:: Source data ::

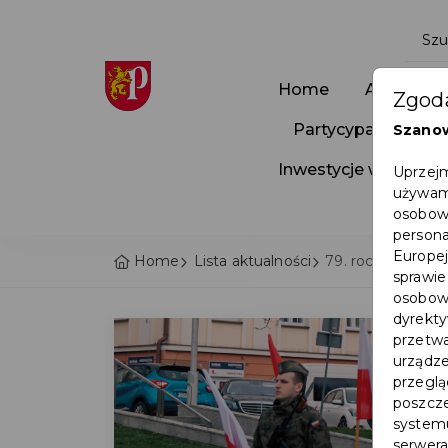
Home
Aktualnoś
Zgoda
Partycypacja Społ
Szano
Inwestycje w Pruszc
Uprzejm
używamy
osobowy
persona
Europej
Home
Lista aktualności
79. rocznica pow
sprawie
osobowy
dyrekty
przetwa
urządze
przegląd
poszcze
systemu
serwera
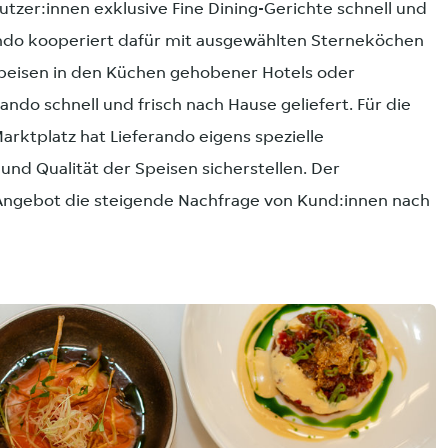
utzer:innen exklusive Fine Dining-Gerichte schnell und
ando kooperiert dafür mit ausgewählten Sterneköchen
peisen in den Küchen gehobener Hotels oder
ando schnell und frisch nach Hause geliefert. Für die
ktplatz hat Lieferando eigens spezielle
und Qualität der Speisen sicherstellen. Der
Angebot die steigende Nachfrage von Kund:innen nach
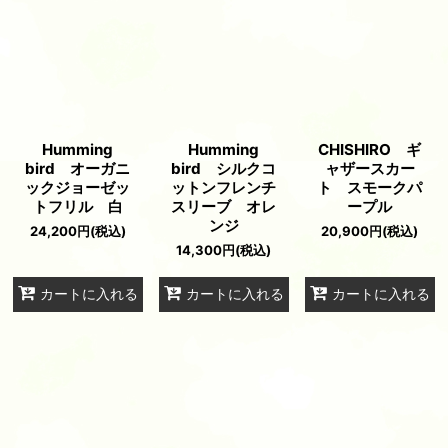
Humming
Humming
CHISHIRO ギ
bird オーガニ
bird シルクコ
ャザースカー
ックジョーゼッ
ットンフレンチ
ト スモークパ
トフリル 白
スリーブ オレ
ープル
ンジ
24,200
円
(税込)
20,900
円
(税込)
14,300
円
(税込)
カートに入れる
カートに入れる
カートに入れる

:::

» **What is required**
Could you return each entry word for word, with the images omitted?

» **Solution to the problem**
Home
Aktualnoś
Zgoda
Partycypacja Społ
Szano
Inwestycje w Pruszc
Uprzejm
używamy
osobowy
persona
Europej
Home
Lista aktualności
79. rocznica pow
sprawie
osobowy
dyrekty
przetwa
urządze
przegląd
poszcze
systemu
serwera
utzer:innen exklusive Fine Dining-Gerichte schnell und
ando kooperiert dafür mit ausgewählten Sterneköchen
peisen in den Küchen gehobener Hotels oder
ando schnell und frisch nach Hause geliefert. Für die
ktplatz hat Lieferando eigens spezielle
und Qualität der Speisen sicherstellen. Der
Angebot die steigende Nachfrage von Kund:innen nach
Humming
Humming
CHISHIRO ギ
bird オーガニ
bird シルクコ
ャザースカー
ックジョーゼッ
ットンフレンチ
ト スモークパ
トフリル 白
スリーブ オレ
ープル
ンジ
24,200
円
(税込)
20,900
円
(税込)
14,300
円
(税込)
カートに入れる
カートに入れる
カートに入れる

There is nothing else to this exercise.